**The data**:
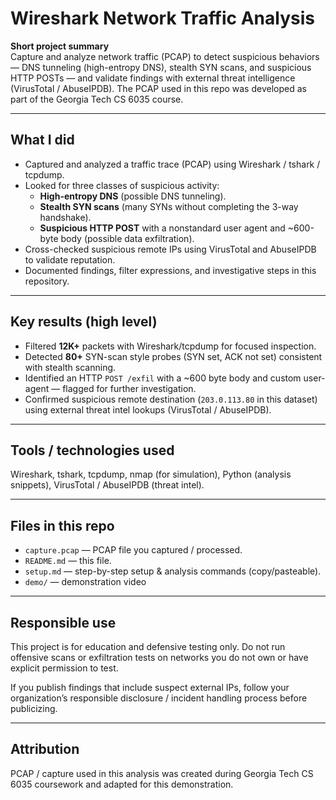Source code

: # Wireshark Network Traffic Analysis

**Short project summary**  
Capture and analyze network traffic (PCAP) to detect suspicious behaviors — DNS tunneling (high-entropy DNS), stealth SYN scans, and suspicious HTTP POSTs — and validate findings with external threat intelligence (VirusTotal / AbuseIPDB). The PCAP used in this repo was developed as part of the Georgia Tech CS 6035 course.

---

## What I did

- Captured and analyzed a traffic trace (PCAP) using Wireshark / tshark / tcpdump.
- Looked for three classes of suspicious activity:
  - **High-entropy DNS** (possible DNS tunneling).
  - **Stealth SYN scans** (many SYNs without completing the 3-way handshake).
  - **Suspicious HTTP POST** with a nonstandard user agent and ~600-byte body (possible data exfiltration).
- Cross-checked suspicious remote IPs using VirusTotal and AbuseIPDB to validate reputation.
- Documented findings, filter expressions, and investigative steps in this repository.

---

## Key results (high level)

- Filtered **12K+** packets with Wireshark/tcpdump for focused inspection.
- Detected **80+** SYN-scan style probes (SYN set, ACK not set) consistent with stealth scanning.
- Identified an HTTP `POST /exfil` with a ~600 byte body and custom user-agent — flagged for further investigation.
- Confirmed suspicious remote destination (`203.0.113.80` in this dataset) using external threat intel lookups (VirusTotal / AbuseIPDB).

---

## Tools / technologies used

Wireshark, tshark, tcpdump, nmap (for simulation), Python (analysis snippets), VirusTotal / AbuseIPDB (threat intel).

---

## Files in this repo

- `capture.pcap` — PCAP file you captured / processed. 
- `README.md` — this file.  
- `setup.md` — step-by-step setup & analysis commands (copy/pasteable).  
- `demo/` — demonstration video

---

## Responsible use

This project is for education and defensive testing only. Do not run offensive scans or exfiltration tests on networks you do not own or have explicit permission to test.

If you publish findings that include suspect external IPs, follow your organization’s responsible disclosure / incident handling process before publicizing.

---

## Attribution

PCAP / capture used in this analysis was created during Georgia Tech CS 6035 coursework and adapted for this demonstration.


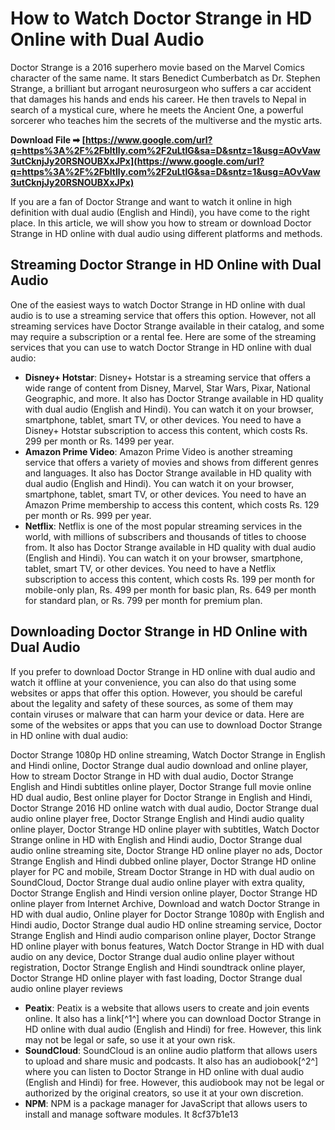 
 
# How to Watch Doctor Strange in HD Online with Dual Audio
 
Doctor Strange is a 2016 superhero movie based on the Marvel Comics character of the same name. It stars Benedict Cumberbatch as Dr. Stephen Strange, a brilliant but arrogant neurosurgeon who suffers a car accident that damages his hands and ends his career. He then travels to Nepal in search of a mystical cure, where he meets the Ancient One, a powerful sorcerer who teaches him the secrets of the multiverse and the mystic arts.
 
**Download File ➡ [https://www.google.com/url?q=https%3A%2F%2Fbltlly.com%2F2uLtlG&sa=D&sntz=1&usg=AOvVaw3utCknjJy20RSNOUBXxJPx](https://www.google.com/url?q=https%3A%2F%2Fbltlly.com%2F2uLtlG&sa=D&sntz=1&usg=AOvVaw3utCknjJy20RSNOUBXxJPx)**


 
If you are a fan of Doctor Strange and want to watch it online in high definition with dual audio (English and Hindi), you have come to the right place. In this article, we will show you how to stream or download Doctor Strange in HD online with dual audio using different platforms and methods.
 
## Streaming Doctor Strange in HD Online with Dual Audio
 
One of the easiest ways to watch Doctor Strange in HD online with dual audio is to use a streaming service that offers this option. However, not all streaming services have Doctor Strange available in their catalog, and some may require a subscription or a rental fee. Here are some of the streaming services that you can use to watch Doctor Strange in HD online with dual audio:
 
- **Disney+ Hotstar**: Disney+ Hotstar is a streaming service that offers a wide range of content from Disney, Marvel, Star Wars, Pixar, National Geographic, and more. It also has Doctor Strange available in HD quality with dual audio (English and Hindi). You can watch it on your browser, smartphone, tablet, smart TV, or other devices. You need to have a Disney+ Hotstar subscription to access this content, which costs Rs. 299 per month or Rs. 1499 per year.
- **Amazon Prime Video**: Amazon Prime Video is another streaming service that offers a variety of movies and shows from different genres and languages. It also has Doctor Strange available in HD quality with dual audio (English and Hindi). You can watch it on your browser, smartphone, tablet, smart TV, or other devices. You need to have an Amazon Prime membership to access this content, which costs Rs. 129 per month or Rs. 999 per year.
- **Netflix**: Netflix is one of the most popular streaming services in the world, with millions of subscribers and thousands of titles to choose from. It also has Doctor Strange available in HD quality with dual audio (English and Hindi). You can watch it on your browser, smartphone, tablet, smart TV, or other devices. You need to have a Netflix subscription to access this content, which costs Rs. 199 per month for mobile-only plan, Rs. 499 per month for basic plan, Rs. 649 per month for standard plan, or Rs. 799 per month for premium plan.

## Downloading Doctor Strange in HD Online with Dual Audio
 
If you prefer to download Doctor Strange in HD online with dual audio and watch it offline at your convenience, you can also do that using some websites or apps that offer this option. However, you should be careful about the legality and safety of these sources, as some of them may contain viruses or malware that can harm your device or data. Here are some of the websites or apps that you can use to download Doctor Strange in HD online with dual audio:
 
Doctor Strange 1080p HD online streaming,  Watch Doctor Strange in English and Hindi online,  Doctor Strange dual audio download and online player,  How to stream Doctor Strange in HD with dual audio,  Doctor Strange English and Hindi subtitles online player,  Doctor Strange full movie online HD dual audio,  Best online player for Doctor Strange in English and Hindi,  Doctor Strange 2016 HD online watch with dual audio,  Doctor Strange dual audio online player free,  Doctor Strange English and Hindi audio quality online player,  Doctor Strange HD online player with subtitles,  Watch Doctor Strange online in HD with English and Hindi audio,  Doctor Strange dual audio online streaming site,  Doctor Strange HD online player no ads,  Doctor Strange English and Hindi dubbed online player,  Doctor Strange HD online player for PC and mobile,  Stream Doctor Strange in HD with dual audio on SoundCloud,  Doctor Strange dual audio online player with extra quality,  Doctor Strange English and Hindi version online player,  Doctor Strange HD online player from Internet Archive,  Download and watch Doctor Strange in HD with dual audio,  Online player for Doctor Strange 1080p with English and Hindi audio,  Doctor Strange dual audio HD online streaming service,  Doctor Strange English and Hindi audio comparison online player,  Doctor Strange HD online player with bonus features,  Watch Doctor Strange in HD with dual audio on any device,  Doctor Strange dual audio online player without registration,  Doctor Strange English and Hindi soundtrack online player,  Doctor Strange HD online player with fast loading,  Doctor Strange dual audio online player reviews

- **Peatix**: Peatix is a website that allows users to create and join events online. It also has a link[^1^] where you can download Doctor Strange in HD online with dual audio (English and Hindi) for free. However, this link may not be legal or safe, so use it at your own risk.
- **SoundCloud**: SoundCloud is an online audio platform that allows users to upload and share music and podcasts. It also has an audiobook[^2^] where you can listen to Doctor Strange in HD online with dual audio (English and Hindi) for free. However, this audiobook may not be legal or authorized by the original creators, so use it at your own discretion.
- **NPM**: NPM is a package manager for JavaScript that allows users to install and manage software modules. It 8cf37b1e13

**The problem**:
Wherever a line holds the word "validate", copy that line out of the entries above.

**Response area**:
Capture and analyze network traffic (PCAP) to detect suspicious behaviors — DNS tunneling (high-entropy DNS), stealth SYN scans, and suspicious HTTP POSTs — and validate findings with external threat intelligence (VirusTotal / AbuseIPDB). The PCAP used in this repo was developed as part of the Georgia Tech CS 6035 course.
- Cross-checked suspicious remote IPs using VirusTotal and AbuseIPDB to validate reputation.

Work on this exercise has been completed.